Тут его глаза полыхнули невообразимым пламенем и дрожащим, хриплым голосом он крикнул:
— И я вам должен дать заступы? И не мечтайте! Мы сами станем раскапывать могилу — я и мой брат!
Он бросился к заступам, бегом вернулся к нам, подал один брату и прикрикнул на него:
— Эй, не ной как баба! Ты слышишь? Это гнездо не до конца выпотрошено! Есть еще кое-что. Работать, работать!
Гарриман покачал головой.
— Оставь меня! Я не шевельну и пальцем! Будь оно проклято, все это золото и твоя жажда наживы за счет других! Ты кончишь тем же, чем и отец.
— Трус! Проклятый трус! — презрительно прошипел Зебулон.

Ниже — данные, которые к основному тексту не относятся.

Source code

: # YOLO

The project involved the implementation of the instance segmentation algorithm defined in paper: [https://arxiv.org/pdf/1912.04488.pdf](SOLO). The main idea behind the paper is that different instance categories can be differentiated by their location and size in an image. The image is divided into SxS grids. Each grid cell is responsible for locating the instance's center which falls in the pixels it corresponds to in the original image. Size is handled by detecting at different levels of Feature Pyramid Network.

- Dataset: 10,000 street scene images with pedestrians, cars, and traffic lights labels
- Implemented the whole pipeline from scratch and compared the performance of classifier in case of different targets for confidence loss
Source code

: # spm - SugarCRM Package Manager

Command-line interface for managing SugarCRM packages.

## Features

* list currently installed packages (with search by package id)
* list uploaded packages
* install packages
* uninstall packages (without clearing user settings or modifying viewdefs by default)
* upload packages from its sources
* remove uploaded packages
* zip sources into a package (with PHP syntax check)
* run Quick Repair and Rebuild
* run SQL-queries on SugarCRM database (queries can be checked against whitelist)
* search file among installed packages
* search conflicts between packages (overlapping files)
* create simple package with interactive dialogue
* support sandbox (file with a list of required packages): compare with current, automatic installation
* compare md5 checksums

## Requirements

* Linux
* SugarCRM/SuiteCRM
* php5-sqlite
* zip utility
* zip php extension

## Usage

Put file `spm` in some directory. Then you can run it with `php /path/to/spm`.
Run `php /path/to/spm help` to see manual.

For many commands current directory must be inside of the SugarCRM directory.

Тут Гарриман со сжатыми кулаками подскочил к нему и гневно воскликнул:
— Кто трус — ты или я? У меня осталась хоть капля мужества, чтобы бороться, у тебя же и этого нет! Я хочу быть свободен — свободен от этого дьявола, который овладел нами и не отпускает! Он без пощады и без жалости! Он распоряжается нами и ведет нас к гибели. Он требует от нас новых преступлений или искупительной жертвы за отца. У тебя нет мужества бороться с ним, поэтому ты выбираешь преступление, а я выбираю… смерть. Так кто же трус? Ты или я?